- _Required actions_
A – In the yoga essay below, condense the paragraph beginning "That said, as with anything" into a short bulleted list that keeps its main facts.
B – Write out everything in the yoga essay below from "Yoga, which I" down to "to my body.", keeping every word and mark unchanged.

- _Source document_
⟨

You know when you watch a movie and think, “Praise Hallelujah, I was supposed to watch this movie at this point in my life. The Universe is speaking to me!”
Or, as my husband said recently during a most magical scene of La La Land: “This is a special moment between the three of us. No, no--not you, Jamie. Just the three of us: ‘Emma, Ryan, and me.’”
Movies provide an escape, but also a rather poetic connection of human experience. In other words, shit haps, and it’s nice to know that you can learn to deal, find a new groove, and come out in some form or fashion on the other side. Stories remind us that we’re not alone.
A few weeks ago, I had a particularly special moment with Seabiscuit. As if that story wasn’t cry-me-a-river-of-heaving-tears already, one line in particular brought me to my knees:
“He just needs to learn how to be a horse again.”
Sometimes you just need to learn how to be a human again.
I need to learn how to move like a human being again, instead of this semi-robot I have become over these past five months of not exercising like I have been for the past ten years. Cervical strain, etc...It’s a long story for another time. The point today is not how I got here, but that learning how to reconnect with yourself again on the most fundamental levels feels pretty darn fantastic--and it's a wonderful and most humbling lesson in patience and acceptance.
Pain is a bitch. Pain locks you in fear, and fear prevents you, well, from moving. It prevented me from moving in ways that I knew were good for me--which makes absolutely no sense at all from the outside, but which makes total sense if you have ever experienced anything like that yourself.
Doctors and specialists and tests: Oh my! And do you know what finally got me moving again?
Yoga. That’s right: Freaking yoga.
Yoga, which I always kinda-sorta wanted to do more of, but never got into. Yoga, which, once I officially started exercising for the first time in college, took a backseat to lifting weights and fitting in some cardio (which I also usually didn’t like to do very much) in an empowering attempt to build any muscle at all on my gangly frame. Yoga, which never enticed me with its semi-cult-like following and inevitable “woo factor” that was too woo even for me.
Yes, I wanted to love yoga, but I judged it. And that judgment feels like some kind of mortal sin. Who judges yoga, for crying out loud?! This lady right here.
But no more! I am born again! Or born for the first time!! I'm a believer, and I'm here to spread my new gospel: I have found yoga, and in yoga, I have found the way home to my body.
That said, as with anything, it’s about finding the right fit. I started at home with some YouTube videos and found some relief there. Then I took the plunge and tried a class at a nearby Yogaworks--and walked out with an out-of-body feeling due to all of the blood flow that stunned my frozen nerve endings. Then I signed up for four months of classes, and I have gone almost every single day possible since then.

⟩

- _Data records_
⟨

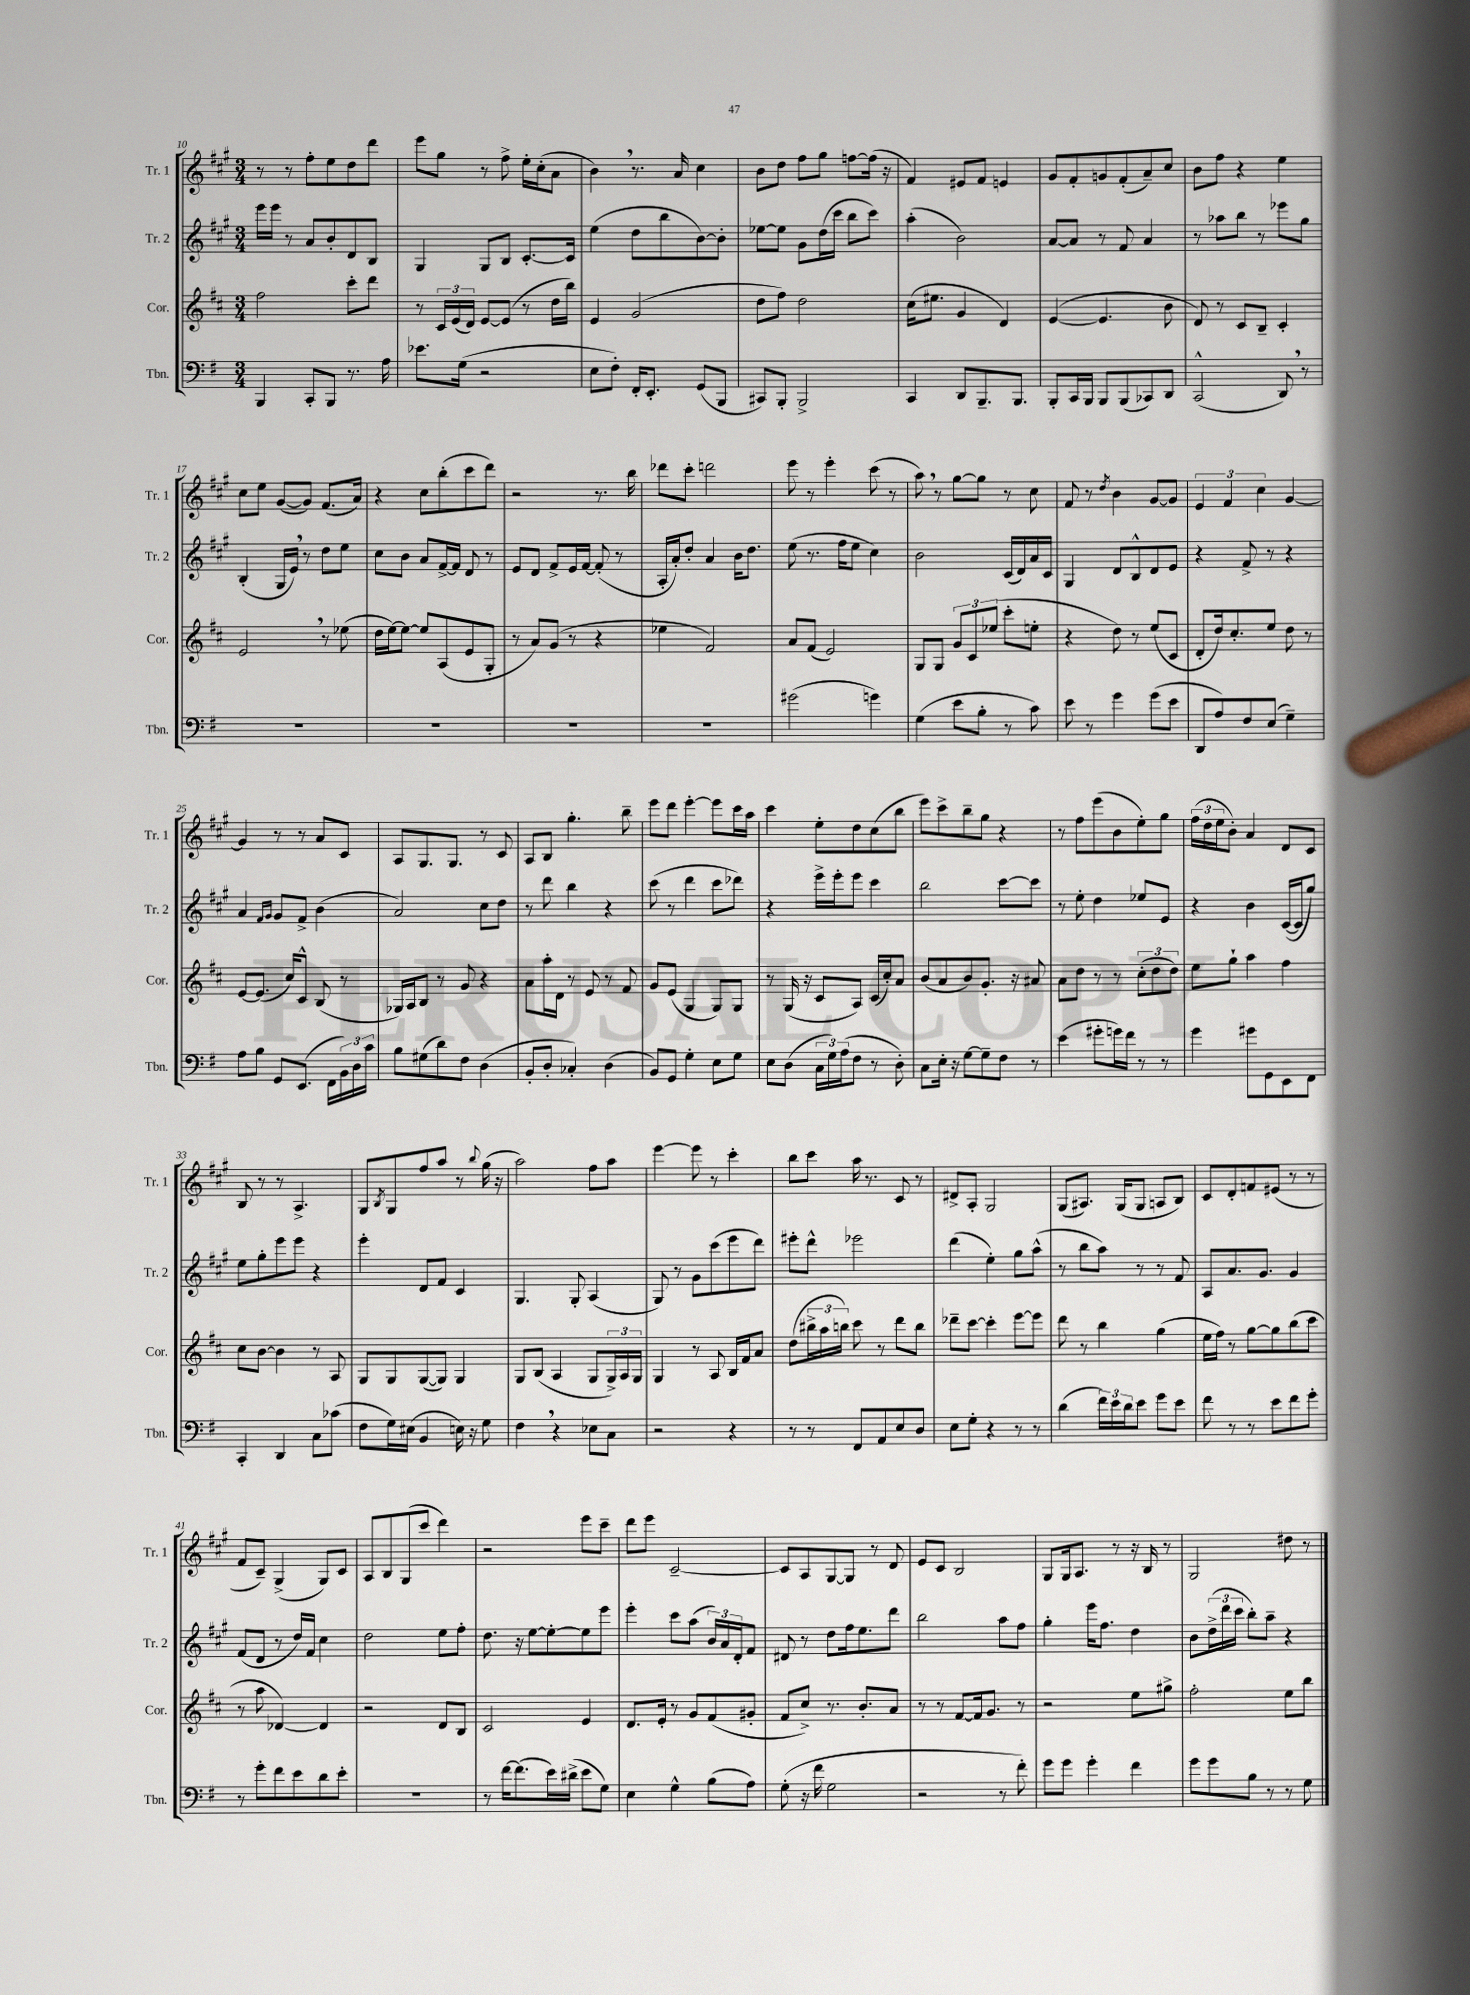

**kern	**kern	**kern	**kern
*staff4	*staff3	*staff2	*staff1
*clefF4	*clefG2	*clefG2	*clefG2
*k[f#]	*k[f#c#]	*k[f#c#g#]	*k[f#c#g#]
*M3/4	*M3/4	*M3/4	*M3/4
4BBB	2ff#	16eee	8r
.	.	16eee	.
.	.	8r	8r
8CC'	.	8a	8ff#'
8BBB	.	8b'	8ee
8.r	8ccc#'	8d	8dd
.	8ddd	8B	8ddd
16A	.	.	.
=	=	=	=
8.e-	8r	4G#	8eee
.	24c#	.	8gg#
.	(24e	.	.
(16G	.	.	.
.	24d)	.	.
2r	[8e	8G#	8r
.	(8e]	8B	8ff#^
.	8r	[8.c#'	16ee'
.	.	.	(16cc#'
.	16dd	.	8a
.	16bb)	16c#]	.
=	=	=	=
8E	4e	(4ee	4b)
8F#')	.	.	.
16FF#'	(2g	8dd	8.r
8.EE'	.	.	.
.	.	8bb	.
.	.	.	16a
(8GG	.	[8b)	4cc#
8BBB	.	8b']	.
=	=	=	=
8CC#)	8dd	[8ee-	8b
8BBB'	8ff#)	8ee-]	8dd
2BBB^	2dd	8g#	8ff#
.	.	(16dd	8gg#
.	.	16ccc#	.
.	.	8bb	[8ff
.	.	8ccc#)	(16ff]
.	.	.	16r
=	=	=	=
4CC	(16cc#	(4aa'	4f#)
.	8.ee#	.	.
8DD	4g	2b)	8e#
8.BBB~	.	.	8f#
.	4d)	.	4e
8.BBB	.	.	.
=	=	=	=
8BBB'	([4e	[8a	8g#
16CC	.	8a]	8f#'
16BBB	.	.	.
8BBB	4.e]	8r	8g
(8BBB	.	8f#	(8f#'
8CC-)	.	4a	8a~)
8DD	8b	.	8cc#
=	=	=	=
(2CC^^	8d)	8r	8b
.	8r	8aa-	8ff#
.	8c#	8bb	4r
.	8B~	8r	.
8DD)	4c#'	8eee-	4ee
8r	.	8gg#	.
=	=	=	=
2.r	2e	(4B'	8cc#
.	.	.	8ee
.	.	16G#	([8g#
.	.	16e)	.
.	.	8r	8g#])
.	8r	8dd	(8.f#
.	(8ee-	8ee	.
.	.	.	16a)
=	=	=	=
2.r	16dd	8cc#	4r
.	[16ee)	.	.
.	8ee_	8b	.
.	8ee]	8a	8cc#
.	(8A	[16f#^	(8bb'
.	.	16f#]	.
.	8e	8d	8ccc#
.	8G'	8r	8ddd)
=	=	=	=
2.r	8r	8e	2r
.	8a)	8d	.
.	(8g	8f#^	.
.	8r	16e	.
.	.	[16f#	.
.	4r	(8f#']	8.r
.	.	8r	.
.	.	.	16bb
=	=	=	=
2.r	4ee-	16A'	8ddd-
.	.	16a')	.
.	.	8dd'	8ccc#'
.	2f#)	4a	2ddd
.	.	16b	.
.	.	8.dd	.
=	=	=	=
(2g#	8a	(8ee	8eee
.	(8f#	8.r	8r
.	2e)	.	4eee'
.	.	16ff#	.
.	.	8ee	.
4g)	.	4cc#)	(8ccc#
.	.	.	8r
=	=	=	=
(4G	8G	2b	8aa)
.	8G	.	8r
8e	12g	.	[8gg#
.	12c#	.	.
8B'	.	.	8gg#]
.	(12ee-	.	.
8r	8ccc#'	(16c#	8r
.	.	16d)	.
8c)	8ee'	16a	8cc#
.	.	16c#	.
=	=	=	=
8e	4r	4G#	8f#
8r	.	.	8r
.	.	.	8qdd
4g	8dd)	8d	4b
.	8r	8B^^	.
(8g	(8ee	8d	[8g#
8e	8c#	8e	8g#]
=	=	=	=
8DD	8d'	4r	6e
8A)	16dd)	.	.
.	.	.	6f#
.	8.cc#'	.	.
8F#	.	8f#^	.
.	.	.	6cc#
(8E	8ee	8r	.
4G~)	8dd	4r	[4g#
.	8r	.	.
=	=	=	=
8A	[8e	4a	4g#]
8B	(8.e]	.	.
.	.	16qqf#	.
.	.	16qqg#	.
8GG	.	8g#	8r
.	16cc#)	.	.
(8.EE	8c#^^	8f#^	8r
.	(8B	(4b	8a
16FF#	.	.	.
24BB)	8r	.	8c#
24D	.	.	.
24c	.	.	.
=	=	=	=
8B	16G-)	2a)	8A
.	16A	.	.
(8G#	8B	.	8.G#
8d)	8r	.	.
.	.	.	8.G#
8F#	8g	.	.
(4D	4r	8cc#	8r
.	.	8dd	8c#
=	=	=	=
8BB'	8a	8r	8A
8D'	16aa'	8ddd	8B
.	16d	.	.
4C-')	8r	4bb	4.gg#'
.	8e	.	.
(4D	8r	4r	.
.	8f#	.	8bb~
=	=	=	=
8BB)	8g	(8ccc#	8eee
8GG	(8e	8r	8ddd
4G'	4G	4ddd	[4eee'
8E	8G)	8ccc#	8eee]
8G	8G	8ddd-)	16ccc#
.	.	.	16aa
=	=	=	=
8E	8r	4r	4ccc#
(8D	(16G	.	.
.	16r	.	.
24C	8c#	16eee^	8ee'
24G)	.	.	.
.	.	16eee'	.
(24A	.	.	.
8F#	8A)	8eee	8dd
8r	(16c#	4ccc#	(8cc#
.	16cc#')	.	.
8D')	8a	.	8bb
=	=	=	=
8C	(8b	2bb	8eee)
16E'	8a	.	8ccc#^
16r	.	.	.
[8G	8b)	.	8bb~
8G~]	8.g'	.	8gg#
8F#	.	[8ccc#	4r
.	16r	.	.
8r	8a#	8ccc#]	.
=	=	=	=
(4e	8a	8r	8r
.	8dd	8ee'	8ff#
8g#'	8r	4dd	(8eee
16g)	8r	.	8b
16f#	.	.	.
8r	(12cc#'	8ee-	8ee')
.	12dd	.	.
8r	.	8e	8gg#
.	12dd)	.	.
=	=	=	=
4g	8ee	4r	(24ff#
.	.	.	24dd
.	.	.	24ee
.	8gg`	.	8b')
8g#	4aa	4b	4a
8GG	.	.	.
8EE	4ff#	([16c#	8d
.	.	16c#]	.
8FF#	.	8gg#)	8c#
=	=	=	=
4CC'	8cc#	8ee	8B
.	[8b	8gg#'	8r
4DD	4b]	8eee	8r
.	.	8eee	4.A^
8C	8r	4r	.
(8c-	8A	.	.
=	=	=	=
8F#	8G	4eee'	8G#
.	.	.	8qB
16G)	8G	.	8G#
(16E#	.	.	.
4BB	([8G	8d	8ff#
.	8G])	8f#	8aa
16E)	4G	4c#	8r
16r	.	.	.
.	.	.	8qqbb
8G	.	.	(16gg#
.	.	.	16r
=	=	=	=
4F#	8G	4.G#	2aa)
.	(8B	.	.
4r	4A	.	.
.	.	8G#'	.
8E-	8G	(4A	8ff#
8C	24G^)	.	8aa
.	24A	.	.
.	24G	.	.
=	=	=	=
2r	4G	8G#)	[4eee
.	.	8r	.
.	8r	8g#	8eee]
.	8A	(8ccc#	8r
4r	16B	8eee	4ccc#'
.	16f#	.	.
.	8a	8ddd)	.
=	=	=	=
8r	(8dd	8eee#'	8bb
8r	24bb#^	8ddd^^	8ccc#
.	24aa	.	.
.	24bb)	.	.
8FF#	8ccc#	2eee-	16aa
.	.	.	8.r
8AA	8r	.	.
8E	8ddd	.	8c#
8D	8bb	.	8r
=	=	=	=
8E	8ddd-~	(4ddd	8d#^
8G'	[8ccc#	.	8A'
4r	4ccc#']	4ee')	2G#
8r	[8eee	8gg#	.
8r	8eee]	(8aa^^	.
=	=	=	=
(4d	8ddd	8r	(8G#
.	8r	8bb	8.A#)
24f#)	4bb	8aa)	.
24e	.	.	.
.	.	.	(16G#
24d	.	.	.
8e	.	8r	8G#
8g	(4gg	8r	8A
8e	.	8f#	8B)
=	=	=	=
8f#	16ee	8A	8c#
.	16ff#)	.	.
8r	8r	8.a	8d'
8r	[8gg	.	8f
.	.	8.g#	.
8e	8gg]	.	(8e#
8f#	(8bb	4g#	8r
8g'	8ccc#	.	8r
=	=	=	=
8r	8r	(8f#	8f#
8g'	8aa	8d	8c#~)
8f#	[4d-)	8r	(4G#^
8e	.	16dd)	.
.	.	16f#	.
8d	4d-]	4cc#	8G#)
8e'	.	.	8c#
=	=	=	=
2.r	2r	2dd	8A
.	.	.	8B
.	.	.	(8G#
.	.	.	8ccc#
.	8d	8ee	4ddd)
.	8B	8ff#'	.
=	=	=	=
8r	2c#	8.dd	2r
[16f#	.	.	.
(8.f#]	.	16r	.
.	.	[8ee	.
16e)	.	8ee'_	.
(16d#^	.	.	.
8e	4e	8ee]	8eee
8G)	.	8eee	8ccc#~
=	=	=	=
4E	8.d	4eee'	8ddd
.	.	.	8eee
.	16e'	.	.
4G^^	8r	8ccc#	[2c#~
.	8g	(8aa	.
(8B	(8f#	24b)	.
.	.	24a	.
.	.	24d'	.
8A)	8g#'	8f#	.
=	=	=	=
(8G'	8f#	8d#	8c#]
16r	8cc#^)	8r	8A
16f#	.	.	.
2G	8.r	8dd	[8G#
.	.	16ff#	8G#]
.	8.b'	8.ee	.
.	.	.	8r
.	8a	8ddd	8d
=	=	=	=
2r	8r	2bb	8e
.	8r	.	8c#
.	[8f#	.	2B
.	16f#]	.	.
.	8.g	.	.
8r	.	8aa	.
8f#')	8r	8ff#	.
=	=	=	=
8g	2r	4gg#'	8G#
8g	.	.	16G#
.	.	.	8.A
4g'	.	16eee	.
.	.	8.ff#	.
.	.	.	8r
4f#	8ee	4dd	16r
.	.	.	16B
.	8gg#^	.	8r
=	=	=	=
8g	2ff#'	8b	2G#
8g	.	(24dd^	.
.	.	24ddd	.
.	.	24ccc#	.
8B	.	8bb')	.
8r	.	8aa~	.
8r	8ee	4r	8dd#
8G	8bb	.	8r
==	==	==	==
*-	*-	*-	*-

⟩

- _Results of the exercise_
A –
- Finding the right fit matters.
- Began at home with YouTube videos, which brought some relief.
- Tried a class at a nearby Yogaworks and left with an out-of-body feeling from the blood flow that stunned frozen nerve endings.
- Signed up for four months of classes and has gone almost every day possible since.

B –
Yoga, which I always kinda-sorta wanted to do more of, but never got into. Yoga, which, once I officially started exercising for the first time in college, took a backseat to lifting weights and fitting in some cardio (which I also usually didn’t like to do very much) in an empowering attempt to build any muscle at all on my gangly frame. Yoga, which never enticed me with its semi-cult-like following and inevitable “woo factor” that was too woo even for me.
Yes, I wanted to love yoga, but I judged it. And that judgment feels like some kind of mortal sin. Who judges yoga, for crying out loud?! This lady right here.
But no more! I am born again! Or born for the first time!! I'm a believer, and I'm here to spread my new gospel: I have found yoga, and in yoga, I have found the way home to my body.